Regarding allergy risks: forgive my Gen-X way of thinking about this, but if Malcolm has a peanut allergy, he’ll know quite well by third grade not to eat half of Dewey’s peanut butter sammich. We don’t need to prevent Malcolm from brining peanut butter sammiches to school because of it.

I’m an Xer, had a camper with a peanut allergy when I worked at a summer camp close to 40 years ago. After camp he was at a birthday party, ate a cupcake that unknowingly had peanuts, and died.

Please do not brine your peanut butter sandwich

Well certainly we must all be aware of the potential for unknown ingredients. But a peanut butter sammich is obvious. Brined or not.

Hey, you can share the “good part” of your school lunch with him, although he has the exact same lunch. Maybe he eats a lot. LOL

I won’t bore you with trials and tribulations of my school lunch problems, as a diabetic child. And the fact my Daddy was military so I went to numerous schools(Somewhere along the line I think I missed 3rd grade completely).

Explanations to school authority was always a big hairy deal.

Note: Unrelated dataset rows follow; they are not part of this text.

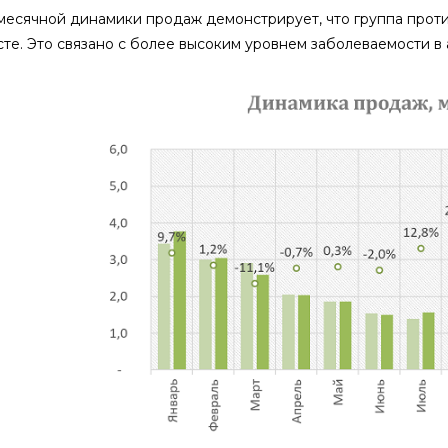
месячной динамики продаж демонстрирует, что группа проти
те. Это связано с более высоким уровнем заболеваемости в а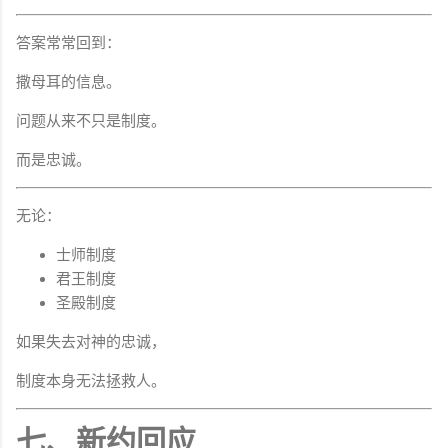
答案常常回到：
撒母耳的信息。
问题从来不只是制度。
而是忠诚。
无论：
士师制度
君王制度
圣殿制度
如果失去对神的忠诚，
制度本身无法拯救人。
七、新约回应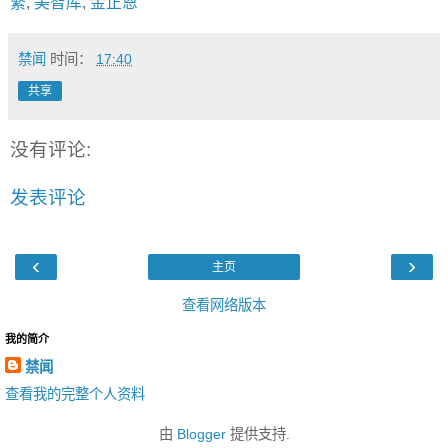
繁
,
美智库
,
金正恩
禁闻
时间：
17:40
共享
没有评论:
发表评论
‹
›
主页
查看网络版本
我的简介
禁闻
查看我的完整个人资料
由
Blogger
提供支持.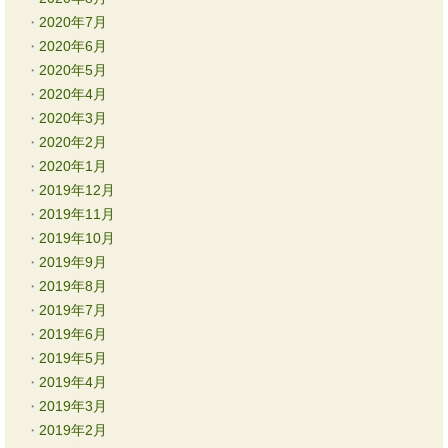
2020年7月
2020年6月
2020年5月
2020年4月
2020年3月
2020年2月
2020年1月
2019年12月
2019年11月
2019年10月
2019年9月
2019年8月
2019年7月
2019年6月
2019年5月
2019年4月
2019年3月
2019年2月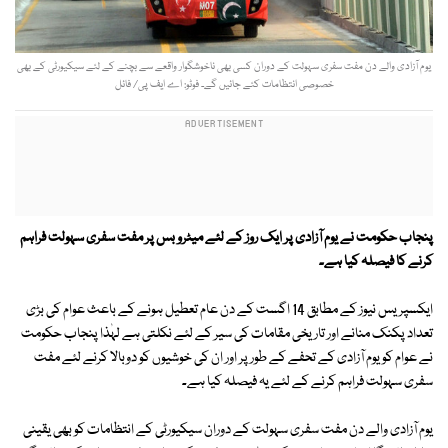
یوم آزادی والے دن مفت سفری سہولت کے دوران کسی بھی ناخوشگوار واقعے سے بچنے کے لئے سیکیورٹی کے بھی
خصوصی انتظامات کئے جائیں گے۔ فوٹو: اے ایف پی/ فائل
پنجاب حکومت نے یوم آزادی پر ایک روز کے لئے میٹرو بس پر مفت سفری سہولت فراہم
کرنے کا فیصلہ کیا ہے۔
ایکسپریس نیوز کے مطابق 14 اگست کے دن عام تعطیل ہونے کے باعث عوام کی بڑی
تعداد پکنک منانے اور تاریخی مقامات کی سیر کے لئے نکلتی ہے لہٰذا پنجاب حکومت
نے عوام کو یوم آزادی کے تحفے کے طور پر اور ان کی خوشیوں کو دوبالا کرنے لئے مفت
سفری سہولت فراہم کرنے کے لئے یہ فیصلہ کیا ہے۔
یوم آزادی والے دن مفت سفری سہولت کے دوران سیکیورٹی کے انتظامات کو بھی یقینی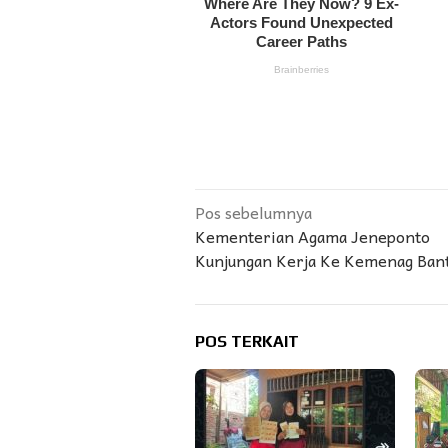
Navigasi
Pos sebelumnya
Kementerian Agama Jeneponto
pos
Kunjungan Kerja Ke Kemenag Ban
POS TERKAIT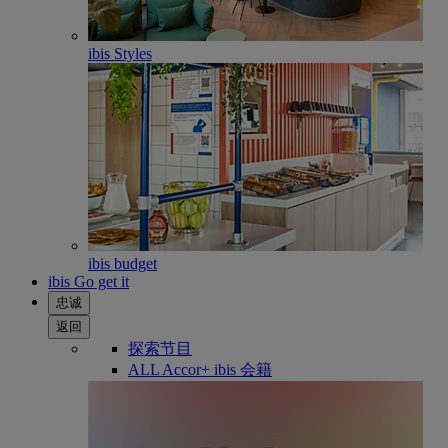
ibis Styles
ibis budget
ibis Go get it
忠诚
返回
探索节目
ALL Accor+ ibis 会籍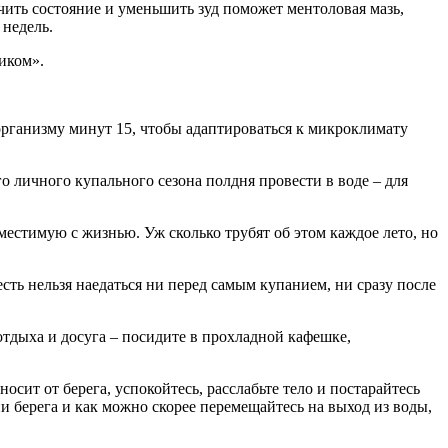
чить состояние и уменьшить зуд поможет ментоловая мазь,
 недель.
ликом».
 организму минут 15, чтобы адаптироваться к микроклимату
го личного купального сезона полдня провести в воде – для
местимую с жизнью. Уж сколько трубят об этом каждое лето, но
ть нельзя наедаться ни перед самым купанием, ни сразу после
 отдыха и досуга – посидите в прохладной кафешке,
осит от берега, успокойтесь, расслабьте тело и постарайтесь
ии берега и как можно скорее перемещайтесь на выход из воды,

One school would not let me near the cafeteria. As if a hostess cupcake in the vicinity would kill me. I had to eat my brown bag lunch in the nurses office.

Heck I kinda liked it. I saw lots of stuff go down that I found interesting and didn’t have to deal with making polite lunch table conversation (yay!).

My snacks were kept in the nurses fridge. I took a bunch of guff from kids if I ate snacks and they didn’t have them. So it was better to not be seen.

God, I was such a headache of a kid!

Good thing I was adorable :wink:

PS…my lunch was in the fridge so no belly-ache. I would have used that excuse had I known.

I think to some extent , that depends on what the lunch is - peanut butter is probably safe for a few hours as are most of the cold cuts and cheeses that might be in a kid’s sandwich. But I always packed a cooler pack with my kids lunches , because I could. Not sure if they had them when I was young.

Damn good question, and impossible to answer. When I was growing up in Dallas in the 1950s, we didn’t have air conditioning, and butter would melt if we left it on the counter. Milk went sour, and nuts would go rancid. The solution for school lunches was to literally put them in the freezer the night before.

My wife, who grew up on the Great Lakes, laughs at my insistence on putting everything right back in the refrigerator immediately after I use it. But once you’ve had salmonella, you’ll keep food cold.

I grew up in a place where we had temperatures in the 90s and 100s more or less year round. Some kind of “potted meat” sandwich was extremely popular as a school lunch. No refrigeration, no cooling packs. Never heard of anyone getting food poisoning, but food poisoning was ridiculously common, because clean water was not generally available.

Huh? It was ridiculously common, but you never heard of it happening?

Who refrigerates their peanut butter? I would think peanut butter isn’t going to be any more of a concern than the bread is.

Not specifically from school lunch. Because food borne illness was so common it would be hard to narrow down the source to a school lunch.